A geographer by training, it was after a project with her husband, Peter Doughty, that she began taking writing more seriously. ‘I was writing as a little girl but assumed it was something you grew out of,’ she said.‘When my husband and I married we were both teachers and worked on a series of educational books. When we finished the project I was desolate with no book to write and my husband convinced me to write a novel. I was sure I would never write fifty thousand words, which was the standard for a short novel, but in the end it was one hundred and fifty thousand words.’

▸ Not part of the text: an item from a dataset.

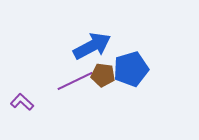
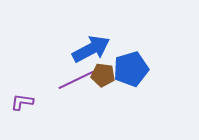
blue arrow: moved 1 px left, 3 px down
purple line: moved 1 px right, 1 px up
purple L-shape: rotated 35 degrees counterclockwise
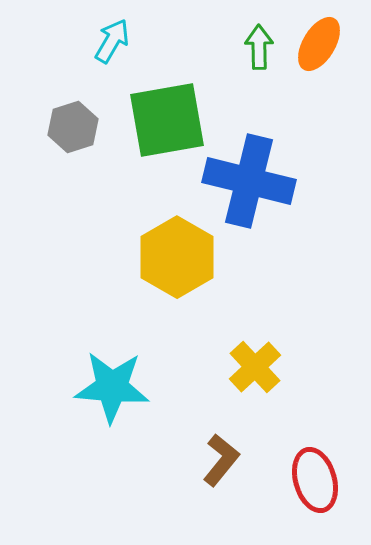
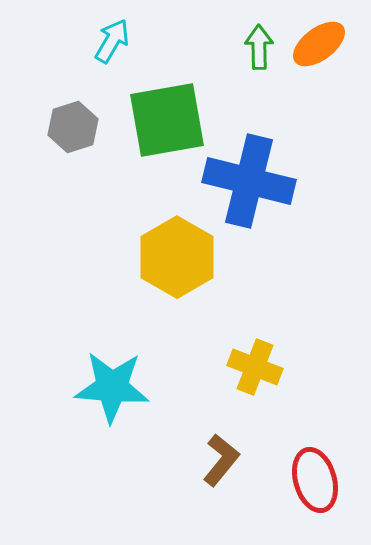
orange ellipse: rotated 22 degrees clockwise
yellow cross: rotated 26 degrees counterclockwise
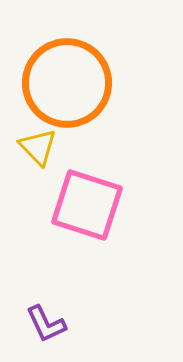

As well as being a passionate fan of both JK Rowling and JRR Tolkein she also enjoys the works of Alexander McCall Smith and Jane Austen. Such authors are not only many years apart but also very different in content. Or not, it seems to Anne Doughty.She appreciates the grandiose fantasy of Tolkein and Rowling exploring the big themes of good versus evil in their sprawling invented worlds. She sees similar traits in Austen and McCall Smith who present our world as they see it. There is a power in the detail of the everyday that can often say a great deal. Employing her imagination to write about a past foreign to her, there still needs to be that connection with the characters for the story to work. ‘At the beginning I was educating, it’s the teacher in me, but then I caught myself on. The story needs to carry the weight of the message.
A friend who works in Armagh always thinks of the books when travelling in the area. He looks around for fragments of the world in the books.’Doughty is currently researching the 1920s for her next novel but is undaunted by the task. ‘I have the characters and, as my husband says, in my books it is they who drive the story.’ With an intimate knowledge of characters that she has developed over a number of years there are clear parallels with the authors mentioned above.With the fruits of her dedicated research into the history of Ulster and these well-developed characters that everyone can relate to, there is clearly a lot for the reader to learn in the works of Anne Doughty.
The Hawthorns Bloom in May is available in hardback from December 31 and the paperback edition will be produced by Blackstaff Press in May 2006. The other two books in the series are The Woman from Kerry and The Hamiltons of Ballydown.